→ **BRIEF**:
Repeat the data below word for word, from the line containing "After each image, give" to the line containing "dist [-0.000646, 0.000402]", with both of those lines included.

→ **PROVIDED RECORDS**:
::::::

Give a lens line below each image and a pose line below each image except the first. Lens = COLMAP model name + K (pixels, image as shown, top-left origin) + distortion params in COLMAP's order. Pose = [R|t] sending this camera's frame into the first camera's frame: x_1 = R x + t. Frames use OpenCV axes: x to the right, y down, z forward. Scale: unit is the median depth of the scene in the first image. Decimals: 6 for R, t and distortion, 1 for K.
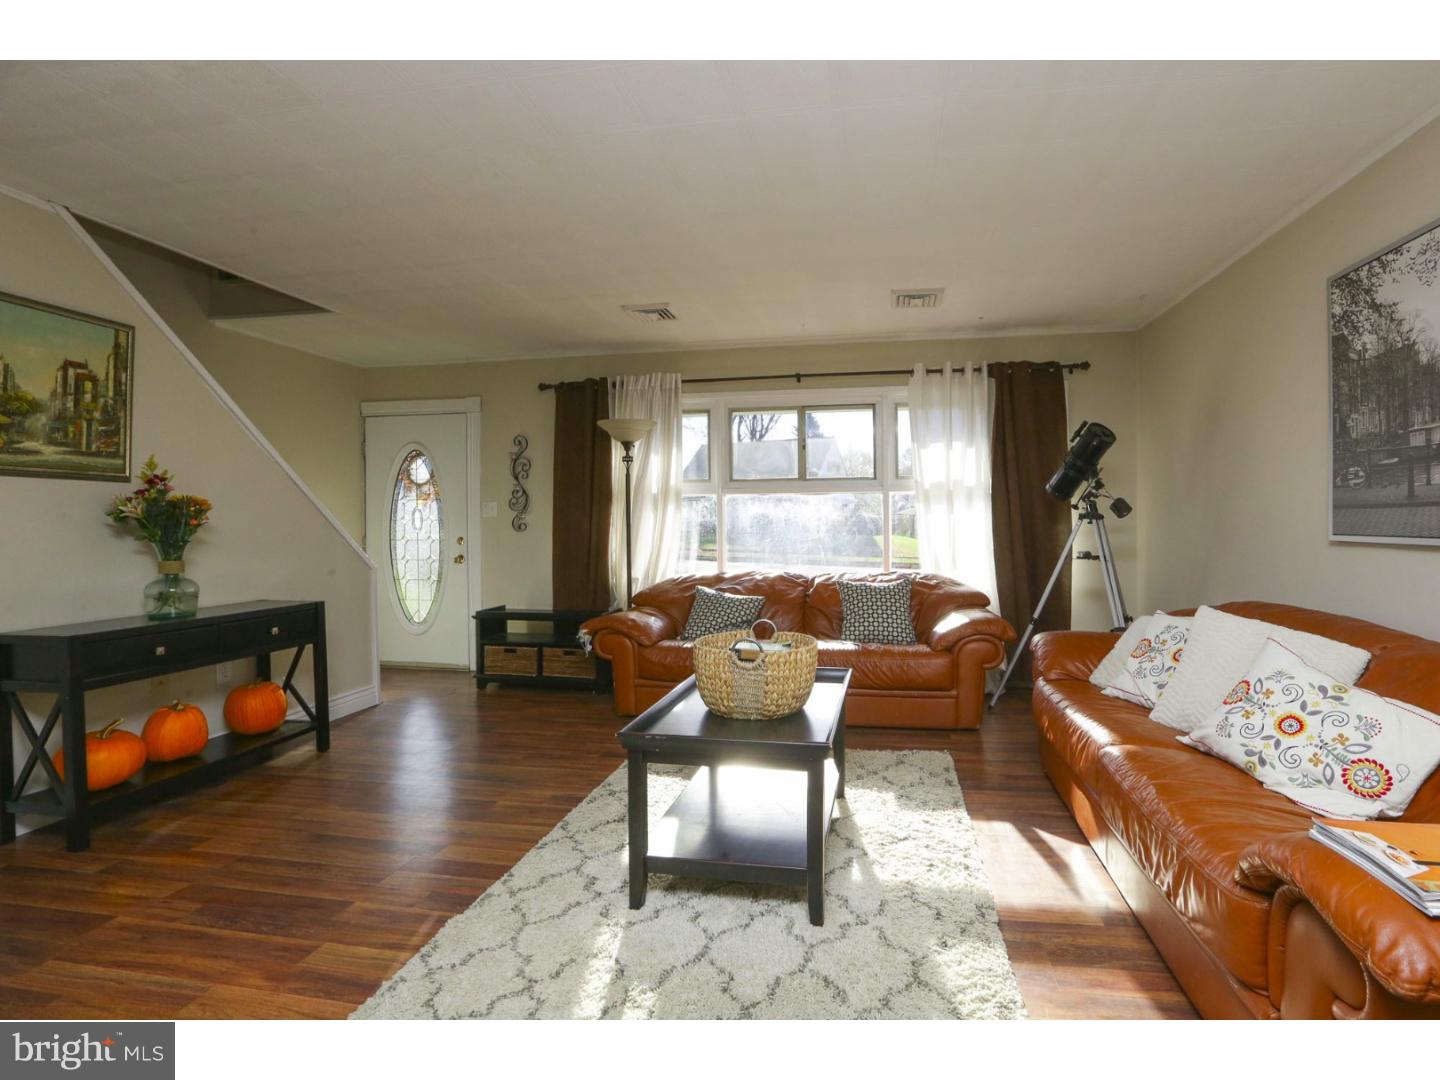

::::::

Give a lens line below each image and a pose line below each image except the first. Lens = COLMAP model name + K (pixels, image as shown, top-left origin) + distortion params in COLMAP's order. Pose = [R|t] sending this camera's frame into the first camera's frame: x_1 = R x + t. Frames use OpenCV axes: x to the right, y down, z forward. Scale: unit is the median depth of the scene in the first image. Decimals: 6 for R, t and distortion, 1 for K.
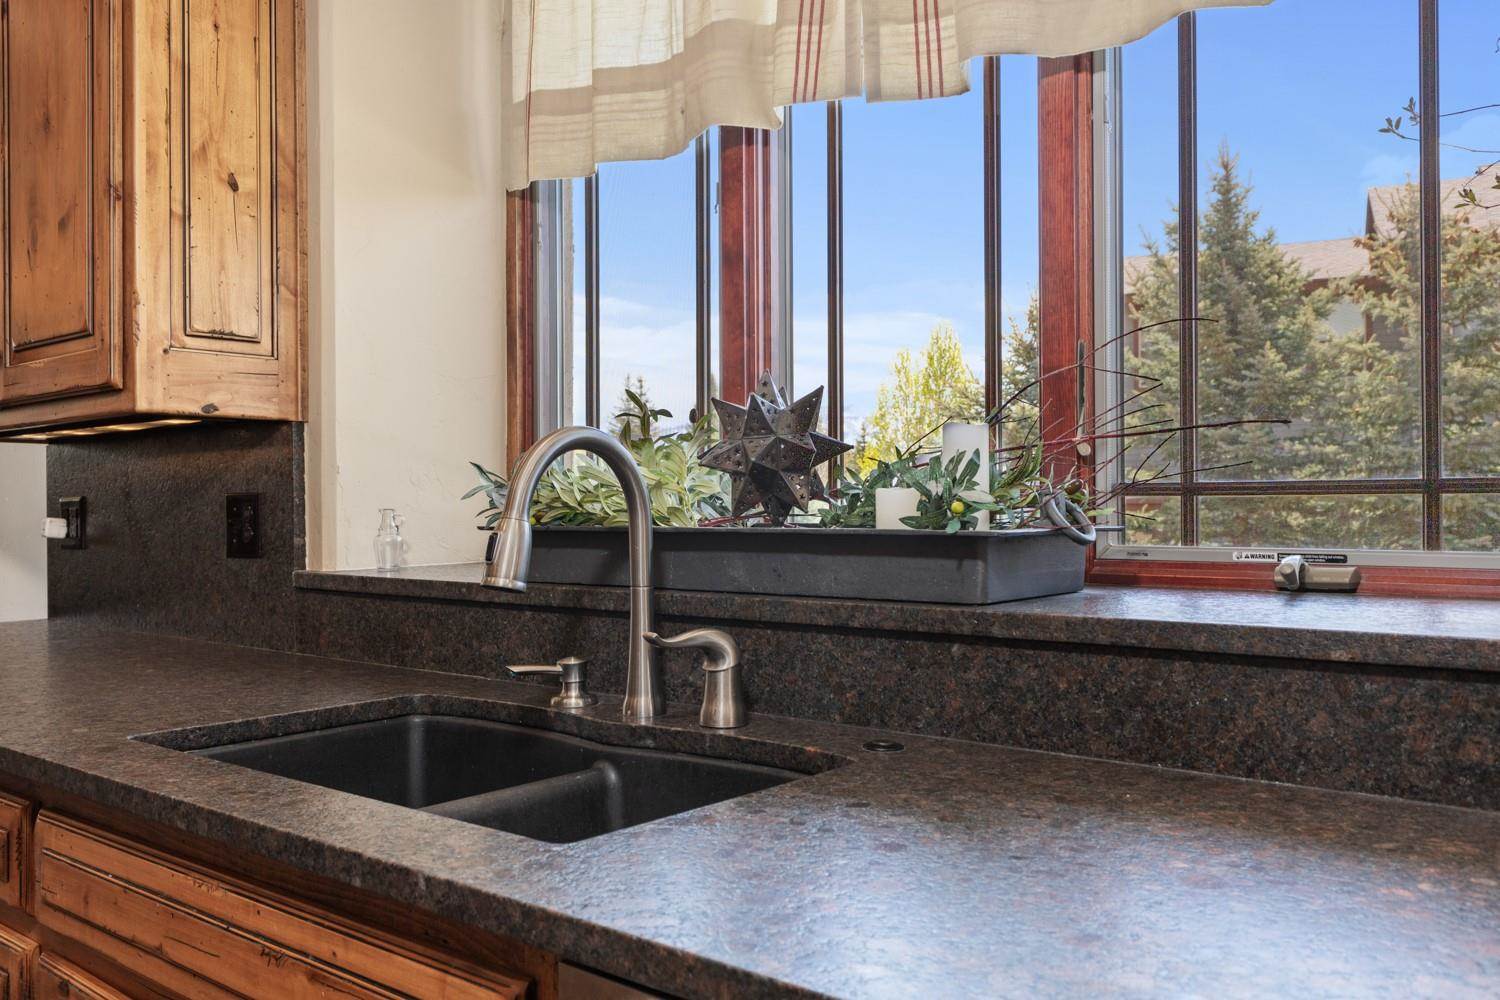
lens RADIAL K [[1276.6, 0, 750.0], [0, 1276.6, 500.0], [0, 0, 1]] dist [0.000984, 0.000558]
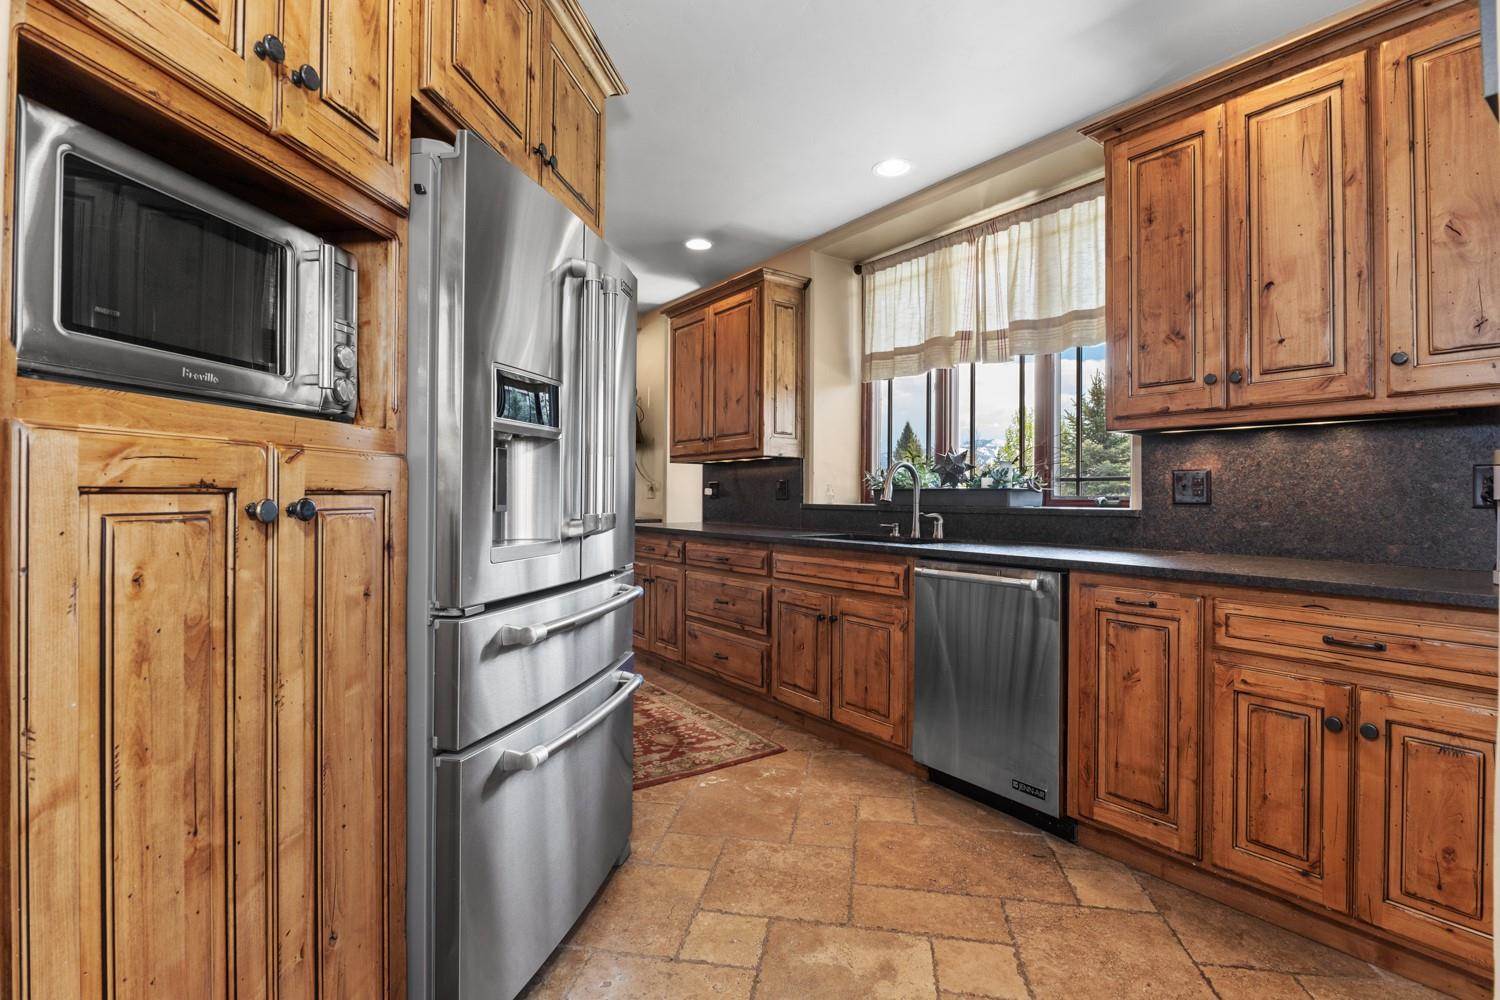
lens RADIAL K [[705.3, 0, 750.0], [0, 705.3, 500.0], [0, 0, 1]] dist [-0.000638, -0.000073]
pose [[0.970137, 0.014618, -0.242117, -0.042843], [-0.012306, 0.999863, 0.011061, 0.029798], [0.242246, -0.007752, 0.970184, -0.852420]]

::::::

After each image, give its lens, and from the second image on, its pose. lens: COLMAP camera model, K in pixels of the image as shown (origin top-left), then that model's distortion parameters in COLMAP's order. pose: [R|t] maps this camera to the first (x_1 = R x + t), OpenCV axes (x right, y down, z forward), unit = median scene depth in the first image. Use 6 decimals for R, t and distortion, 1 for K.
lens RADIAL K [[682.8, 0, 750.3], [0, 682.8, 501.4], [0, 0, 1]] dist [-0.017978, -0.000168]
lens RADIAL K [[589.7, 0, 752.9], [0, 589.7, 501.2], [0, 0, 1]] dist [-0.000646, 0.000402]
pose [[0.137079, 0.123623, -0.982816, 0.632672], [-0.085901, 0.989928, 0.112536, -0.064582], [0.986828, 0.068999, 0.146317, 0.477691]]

::::::

→ **OUTPUT FOR THIS EXERCISE**:
After each image, give its lens, and from the second image on, its pose. lens: COLMAP camera model, K in pixels of the image as shown (origin top-left), then that model's distortion parameters in COLMAP's order. pose: [R|t] maps this camera to the first (x_1 = R x + t), OpenCV axes (x right, y down, z forward), unit = median scene depth in the first image. Use 6 decimals for R, t and distortion, 1 for K.
lens RADIAL K [[682.8, 0, 750.3], [0, 682.8, 501.4], [0, 0, 1]] dist [-0.017978, -0.000168]
lens RADIAL K [[589.7, 0, 752.9], [0, 589.7, 501.2], [0, 0, 1]] dist [-0.000646, 0.000402]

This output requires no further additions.